Dive Brief:
- A new survey from the Association of National Advertisers (ANA) whose findings were made available to Marketing Dive found that 35% of the trade group's members are expanding their in-house programmatic media buying and reducing the role of external agencies in handling these tasks.
- The switch to in-house programmatic buying is a noticeable uptick from an ANA/Forrester report from last year, where only 14% of ANA marketers reported reducing the role of external agencies in favor of going in-house. Seventy-eight percent of respondents said they are concerned about brand safety issues around programmatic advertising; 85% are focused on programmatic desktop online display, 71% on desktop online video and 62% on mobile video.
- The top benefits of programmatic buying, according to those surveyed, are better audience targeting, the ability to build audience reach and real-time optimization. Most respondents said they have one staff member who is 100% dedicated to programmatic advertising duties and three employees who are involved in some way in programmatic initiatives.
Dive Insight:
Marketers' wariness toward programmatic has grown sharply this year as problems such as brand safety, fake news and general non-transparency in the digital media space have bubbled to the top of the industry conversation. Nearly half of marketers don't know where their ads run online due to programmatic strategies, according to a study by the Society for New Communications Research of the Conference Board released earlier this month.

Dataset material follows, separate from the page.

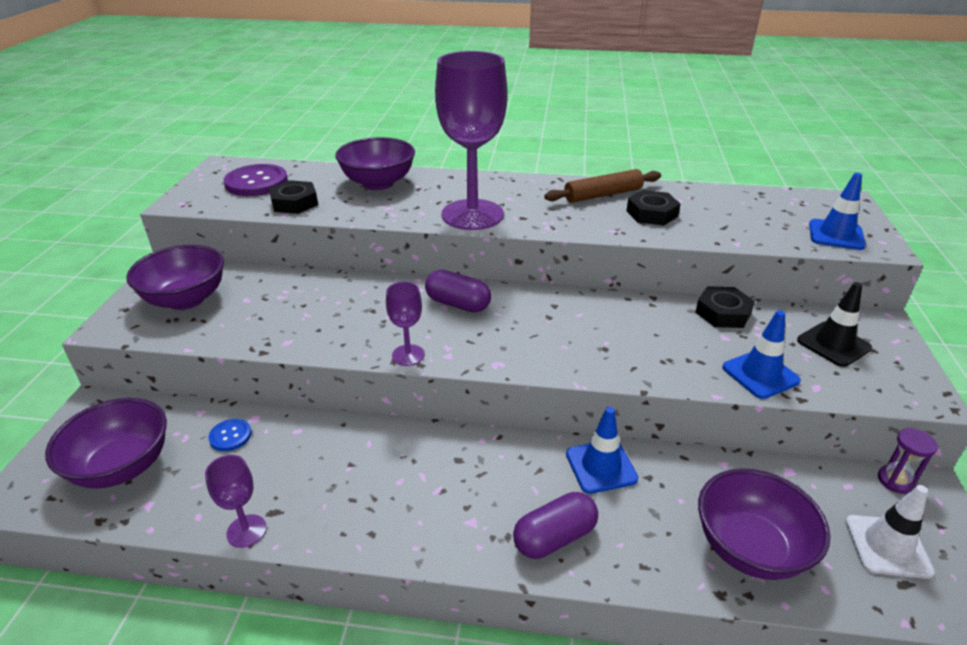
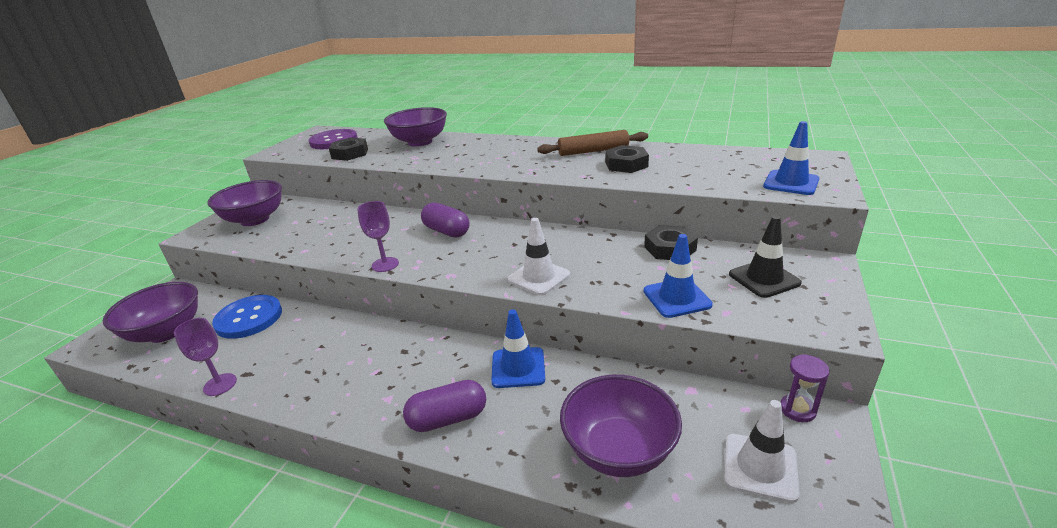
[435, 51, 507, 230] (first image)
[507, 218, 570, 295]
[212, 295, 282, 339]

Programmatic will remain the go-to approach for many — a Publicis Groupe Zenith forecast estimates programmatic will make up 67% of all display ads by 2019 — but, as evidenced by the ANA survey, more industry professionals are looking to wrest back control of their media investments by moving activities in-house. The ANA's findings are supported by other recent studies, including one from Adobe released this week that forecasts 62% of marketers will bring their programmatic media buying in-house by 2022, per The Drum.
The trend is another potential blow to agencies which have in the past several years seen their relationships with brand clients shaken by myriad issues pertaining to transparency and a failure to address the challenges of digital transformation. The ANA research found that undisclosed programmatic models with agency partners — which can hide agency margins and fees and sometimes doesn't disclose final bid prices to clients — are on the decline, with only 19% of respondents reporting they opted-in to that model, down from 34% in last year's ANA/Forrester survey.
"[Marketers are] making important changes to their programmatic buying practices to address media transparency concerns," ANA CEO Bob Liodice said in a statement made available in the release. "Specifically, they're moving sensitive responsibilities in-house and enhancing decision making by better understanding their costs and media investment transactions. We urge all marketers to contemplate these developments and consider following suit."